■ **What to do**
The data below should be copied out exactly, with its pictures omitted.

[Opening Supplied data section]

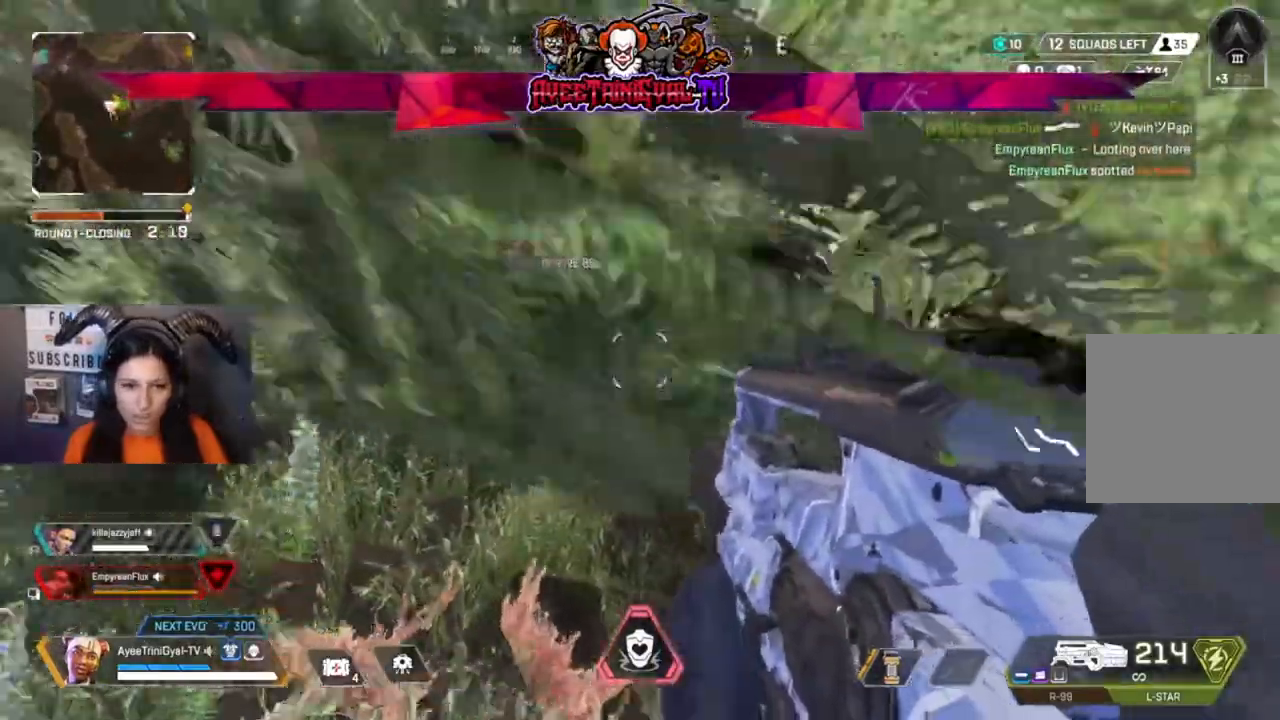
{"buttons": [], "left_stick": "left", "right_stick": "center", "events": []}
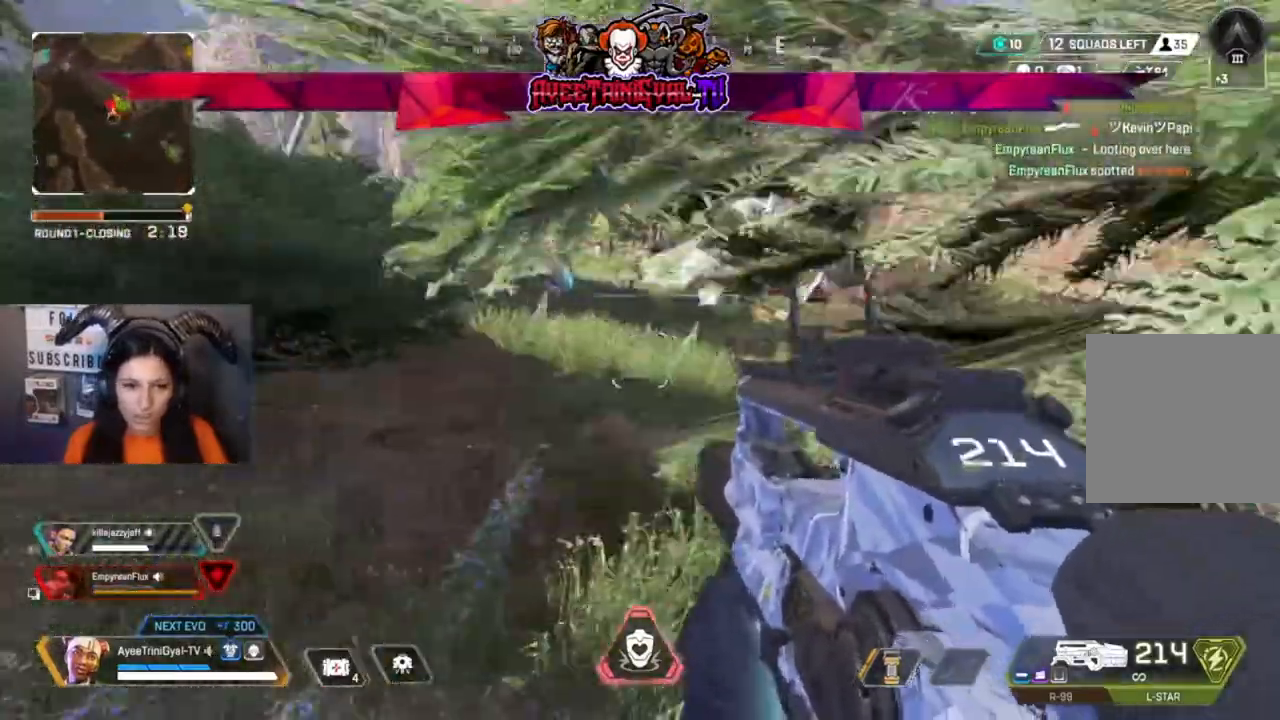
{"buttons": [], "left_stick": "left", "right_stick": "up-left", "events": [[500, "right_stick", "up-left"]]}
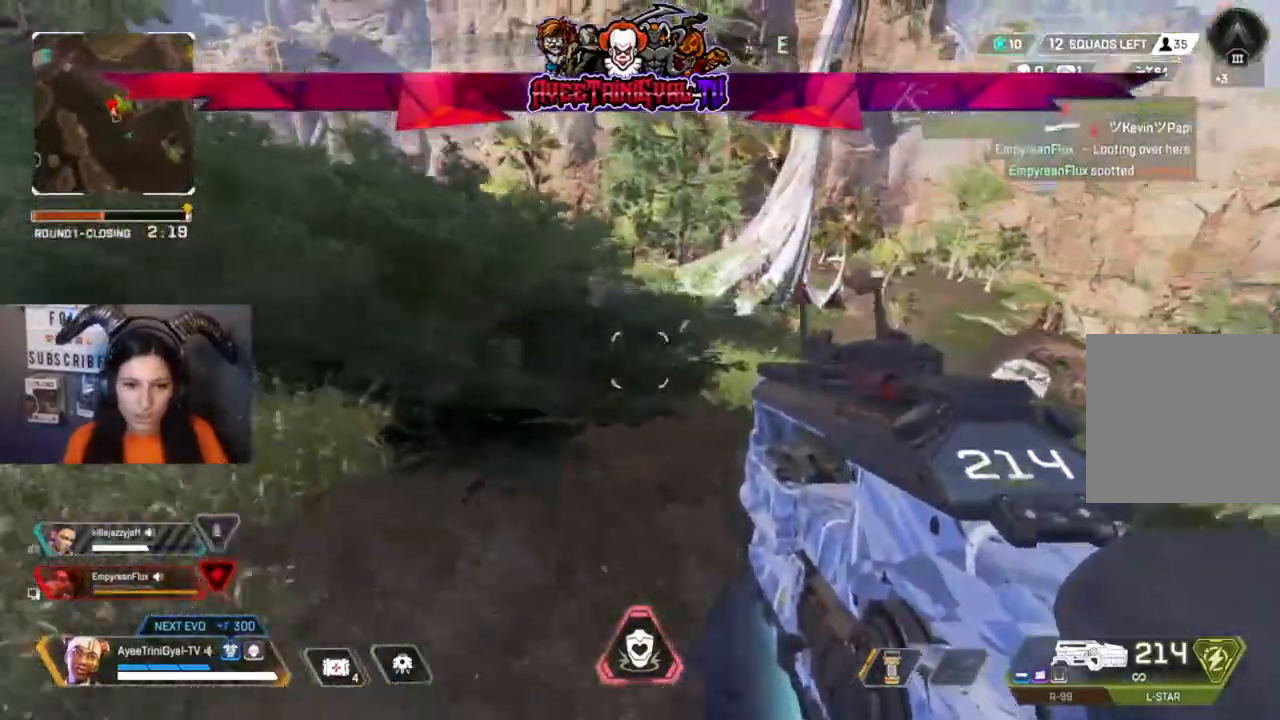
{"buttons": [], "left_stick": "up-left", "right_stick": "center", "events": [[33, "left_stick", "up-left"], [167, "L3", "down"], [200, "right_stick", "center"], [333, "L3", "up"]]}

[Closing Supplied data section]

■ **Response to the task**
{"buttons": [], "left_stick": "left", "right_stick": "center", "events": []}
{"buttons": [], "left_stick": "left", "right_stick": "up-left", "events": [[500, "right_stick", "up-left"]]}
{"buttons": [], "left_stick": "up-left", "right_stick": "center", "events": [[33, "left_stick", "up-left"], [167, "L3", "down"], [200, "right_stick", "center"], [333, "L3", "up"]]}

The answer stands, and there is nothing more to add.